▶ What you are asked to do
Each line below with the string "conservadora" should be copied.

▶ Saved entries
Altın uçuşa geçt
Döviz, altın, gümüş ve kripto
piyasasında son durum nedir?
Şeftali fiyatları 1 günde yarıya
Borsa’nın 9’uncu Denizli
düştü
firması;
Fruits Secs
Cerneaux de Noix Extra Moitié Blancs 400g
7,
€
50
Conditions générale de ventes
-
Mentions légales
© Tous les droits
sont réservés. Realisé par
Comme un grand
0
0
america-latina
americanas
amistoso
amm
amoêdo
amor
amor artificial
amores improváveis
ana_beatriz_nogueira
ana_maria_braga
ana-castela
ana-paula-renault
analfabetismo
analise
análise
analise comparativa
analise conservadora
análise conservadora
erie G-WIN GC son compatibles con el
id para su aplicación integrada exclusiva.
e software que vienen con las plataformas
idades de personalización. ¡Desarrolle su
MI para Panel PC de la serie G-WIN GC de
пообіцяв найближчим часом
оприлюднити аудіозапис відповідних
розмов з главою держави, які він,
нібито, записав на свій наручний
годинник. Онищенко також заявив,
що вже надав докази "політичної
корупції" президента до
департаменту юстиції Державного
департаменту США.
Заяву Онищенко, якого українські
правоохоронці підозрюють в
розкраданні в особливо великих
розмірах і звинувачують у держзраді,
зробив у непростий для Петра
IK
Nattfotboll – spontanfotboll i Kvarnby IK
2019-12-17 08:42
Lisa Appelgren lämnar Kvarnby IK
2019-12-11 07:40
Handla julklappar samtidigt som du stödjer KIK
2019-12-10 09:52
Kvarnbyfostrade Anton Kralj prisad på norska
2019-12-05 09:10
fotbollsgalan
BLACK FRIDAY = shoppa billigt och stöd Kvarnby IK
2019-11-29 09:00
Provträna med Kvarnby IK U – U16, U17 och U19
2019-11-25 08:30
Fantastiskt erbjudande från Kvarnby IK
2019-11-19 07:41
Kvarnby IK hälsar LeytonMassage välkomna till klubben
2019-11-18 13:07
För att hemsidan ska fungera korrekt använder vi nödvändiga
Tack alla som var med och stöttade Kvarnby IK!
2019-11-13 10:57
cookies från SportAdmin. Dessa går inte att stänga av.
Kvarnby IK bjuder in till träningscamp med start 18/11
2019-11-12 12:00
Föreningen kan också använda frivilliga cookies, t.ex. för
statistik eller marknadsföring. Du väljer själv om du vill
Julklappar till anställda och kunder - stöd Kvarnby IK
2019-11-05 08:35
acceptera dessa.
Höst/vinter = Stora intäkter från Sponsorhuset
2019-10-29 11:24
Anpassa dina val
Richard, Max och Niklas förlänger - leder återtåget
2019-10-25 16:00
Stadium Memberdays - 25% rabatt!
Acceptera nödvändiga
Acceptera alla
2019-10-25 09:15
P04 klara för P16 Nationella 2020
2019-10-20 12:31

▶ Your solution
analise conservadora
análise conservadora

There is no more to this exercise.